Assume that $ \Omega =[0,2] $ and P is geometrical probability on $ \Omega $. Find the distribution function of the random variable defined as: $$ X(\omega) = \omega, 0 \leq \omega \lt 1$$ $$ X(\omega) = \omega-1, 1 \leq \omega \leq 2$$
So
$t = \omega$
$t = \omega-1$ => $\omega = t+1$
I know that the answer is
$$ F_x(t) = 0, t<0$$ $$ F_x(t) = 1, t \geq1$$, but I'm not sure how it should be for $$ 0\leq t \lt 1$$
The phrase "$P$ is a geometrical distribution on $\Omega = [0,2]$" seems to be non-standard terminology.

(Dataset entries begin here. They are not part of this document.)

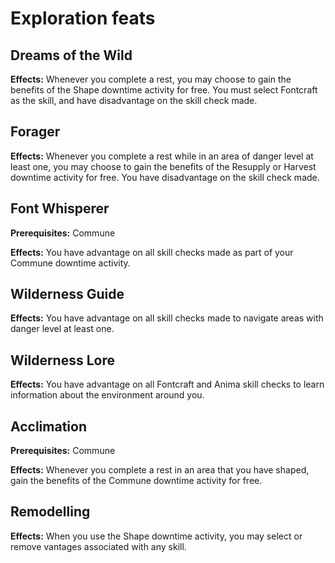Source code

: # Exploration feats

## Dreams of the Wild

**Effects:** Whenever you complete a rest, you may choose to gain the benefits of the Shape downtime activity for free. You must select Fontcraft as the skill, and have disadvantage on the skill check made.

## Forager

**Effects:** Whenever you complete a rest while in an area of danger level at least one, you may choose to gain the benefits of the Resupply or Harvest downtime activity for free. You have disadvantage on the skill check made.

## Font Whisperer

**Prerequisites:** Commune

**Effects:** You have advantage on all skill checks made as part of your Commune downtime activity.

## Wilderness Guide

**Effects:** You have advantage on all skill checks made to navigate areas with danger level at least one.

## Wilderness Lore

**Effects:** You have advantage on all Fontcraft and Anima skill checks to learn information about the environment around you.

## Acclimation

**Prerequisites:** Commune

**Effects:** Whenever you complete a rest in an area that you have shaped, gain the benefits of the Commune downtime activity for free.

## Remodelling

**Effects:** When you use the Shape downtime activity, you may select or remove vantages associated with any skill.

Under the interpretation that $P$ is the uniform distribution on $\Omega$, it's pdf can be written $p(\omega) = 1/2$ for $\omega \in \Omega$, i.e. $P(\omega \lt t) = \frac{1}{2}t$ for all $t \in [0,2]$.
Fix $t \in [0, 1]$
$$P(X(\omega) < t) = P(X(\omega) < t \ |\ \omega \in [0,1))P(\omega \in [0,1)) + P(X(\omega) < t \ |\ \omega \in [1,2))P(\omega \in [1,2))$$ $$ = P(X(\omega) < t \ |\ \omega \in [0,1))\frac{1}{2} + P(X(\omega) < t \ |\ \omega \in [1,2))\frac{1}{2}$$
And using the definition of $X$,
$$ = P(\omega < t \ |\ \omega \in [0,1))\frac{1}{2} + P(\omega - 1 < t \ |\ \omega \in [1,2))\frac{1}{2}$$
$$ = t\frac{1}{2} + t\frac{1}{2} = t$$